Electronic monitoring is intrusive and limiting, but that is unavoidable. Any intervention that monitors someone, requiring him to wear and charge a device and to report his location to government authorities, necessarily inhibits his freedom. The proper criterion isn’t whether the monitored subject is less free than the unmonitored; it’s whether he’s freer than the imprisoned. Doubtless he is.
As technology advances we will develop less stigmatizing and more effective ways to monitor former prisoners electronically. Experiments are under way to use smartwatches instead of ankle bracelets. If we can ensure the right person is wearing the device around the clock, this could be a significant breakthrough.
Despite electronic monitoring’s great promise for offenders, leftist advocacy groups and even some judges have trained their ire on the technology. This is puzzling. Liberals still support rehabilitation and urge government to adopt more addiction-treatment and mental-health services—even though these services alone don’t sharply reduce recidivism. These advocates also favor vocational training as a means of reintegration, which hasn’t been effective. Why then would those who purport to care about the incarcerated reject a useful tool to help ex-offenders turn their lives around and avoid wasting years behind bars?

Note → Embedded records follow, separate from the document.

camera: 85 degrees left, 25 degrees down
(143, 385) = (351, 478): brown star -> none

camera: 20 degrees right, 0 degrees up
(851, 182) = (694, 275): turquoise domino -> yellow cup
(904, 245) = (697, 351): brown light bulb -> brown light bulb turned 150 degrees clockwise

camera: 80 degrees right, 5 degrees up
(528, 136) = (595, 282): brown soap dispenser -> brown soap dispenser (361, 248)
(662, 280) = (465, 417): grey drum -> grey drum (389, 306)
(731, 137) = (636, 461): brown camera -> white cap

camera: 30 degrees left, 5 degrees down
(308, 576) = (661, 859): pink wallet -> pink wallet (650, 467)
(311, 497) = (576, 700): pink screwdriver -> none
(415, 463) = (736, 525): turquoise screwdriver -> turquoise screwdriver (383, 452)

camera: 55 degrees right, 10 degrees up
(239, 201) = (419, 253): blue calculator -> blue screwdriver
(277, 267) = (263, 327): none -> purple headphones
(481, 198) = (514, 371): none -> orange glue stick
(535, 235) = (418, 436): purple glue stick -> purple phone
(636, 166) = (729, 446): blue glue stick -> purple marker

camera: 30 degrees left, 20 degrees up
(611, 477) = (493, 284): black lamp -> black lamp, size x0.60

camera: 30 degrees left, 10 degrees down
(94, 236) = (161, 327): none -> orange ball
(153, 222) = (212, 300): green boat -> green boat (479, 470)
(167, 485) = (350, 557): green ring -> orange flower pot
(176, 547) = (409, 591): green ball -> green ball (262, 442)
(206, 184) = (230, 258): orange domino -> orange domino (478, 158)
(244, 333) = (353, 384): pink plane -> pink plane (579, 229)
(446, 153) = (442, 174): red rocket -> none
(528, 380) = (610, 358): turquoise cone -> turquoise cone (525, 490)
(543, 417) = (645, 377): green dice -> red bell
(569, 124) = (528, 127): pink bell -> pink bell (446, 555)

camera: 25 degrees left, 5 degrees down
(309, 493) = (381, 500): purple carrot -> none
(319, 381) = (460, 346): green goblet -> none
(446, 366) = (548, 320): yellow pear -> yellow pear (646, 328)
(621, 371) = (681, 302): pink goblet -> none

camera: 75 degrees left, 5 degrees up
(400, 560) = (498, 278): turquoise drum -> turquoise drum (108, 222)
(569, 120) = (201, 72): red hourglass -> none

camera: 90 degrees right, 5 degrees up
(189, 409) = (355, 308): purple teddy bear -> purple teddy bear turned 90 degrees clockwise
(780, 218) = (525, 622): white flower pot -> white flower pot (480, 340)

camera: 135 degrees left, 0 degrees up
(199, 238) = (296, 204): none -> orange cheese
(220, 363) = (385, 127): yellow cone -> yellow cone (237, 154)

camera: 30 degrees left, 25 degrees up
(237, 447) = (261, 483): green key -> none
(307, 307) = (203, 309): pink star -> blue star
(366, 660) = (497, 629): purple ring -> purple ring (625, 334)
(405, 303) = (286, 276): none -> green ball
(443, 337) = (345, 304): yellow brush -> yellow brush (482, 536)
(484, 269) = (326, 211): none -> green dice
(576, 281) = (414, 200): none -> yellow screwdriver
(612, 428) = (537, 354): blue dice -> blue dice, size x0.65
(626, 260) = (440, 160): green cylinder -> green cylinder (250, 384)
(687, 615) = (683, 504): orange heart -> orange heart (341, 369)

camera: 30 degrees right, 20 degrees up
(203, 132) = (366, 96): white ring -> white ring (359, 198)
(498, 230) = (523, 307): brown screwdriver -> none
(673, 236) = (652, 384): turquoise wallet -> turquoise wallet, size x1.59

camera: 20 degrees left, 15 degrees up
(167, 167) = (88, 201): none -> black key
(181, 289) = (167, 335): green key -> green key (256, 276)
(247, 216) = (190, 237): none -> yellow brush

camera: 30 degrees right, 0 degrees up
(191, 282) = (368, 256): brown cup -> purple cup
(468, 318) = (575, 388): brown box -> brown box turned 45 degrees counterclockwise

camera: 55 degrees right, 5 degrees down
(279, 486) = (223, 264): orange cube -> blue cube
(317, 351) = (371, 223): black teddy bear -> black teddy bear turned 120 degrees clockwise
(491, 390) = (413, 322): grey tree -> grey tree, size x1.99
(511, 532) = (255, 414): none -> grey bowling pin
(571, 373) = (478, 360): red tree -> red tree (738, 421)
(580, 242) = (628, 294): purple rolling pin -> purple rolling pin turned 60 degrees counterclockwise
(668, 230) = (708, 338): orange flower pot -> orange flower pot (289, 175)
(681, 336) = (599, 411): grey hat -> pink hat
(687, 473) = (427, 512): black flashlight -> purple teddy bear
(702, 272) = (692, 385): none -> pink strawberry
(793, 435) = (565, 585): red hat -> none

Some on the left will say that we shouldn’t be incarcerating so many people in the first place, especially if prisons don’t succeed at rehabilitation. This misunderstands why we incarcerate people, which is for our sake, not theirs. We must do what we can to protect the public, deter others and punish the deserving. Given that more than 62% of state prisoners are behind bars for serious violent crime, and most of the rest were convicted of such offenses as burglary, car theft, drug trafficking and weapons violations, decarceration isn’t an option.
Once offenders are released, electronic monitoring offers the best opportunity to achieve reintegration into law-abiding society while ensuring public safety. After half a century we can finally say that something works, even if today’s “reformers” don’t want it.
Mr. Latzer is an emeritus professor of criminal justice at John Jay College of Criminal Justice and author of “The Myth of Overpunishment: A Defense of the American Justice System and a Proposal to Reduce Incarceration While Protecting the Public.”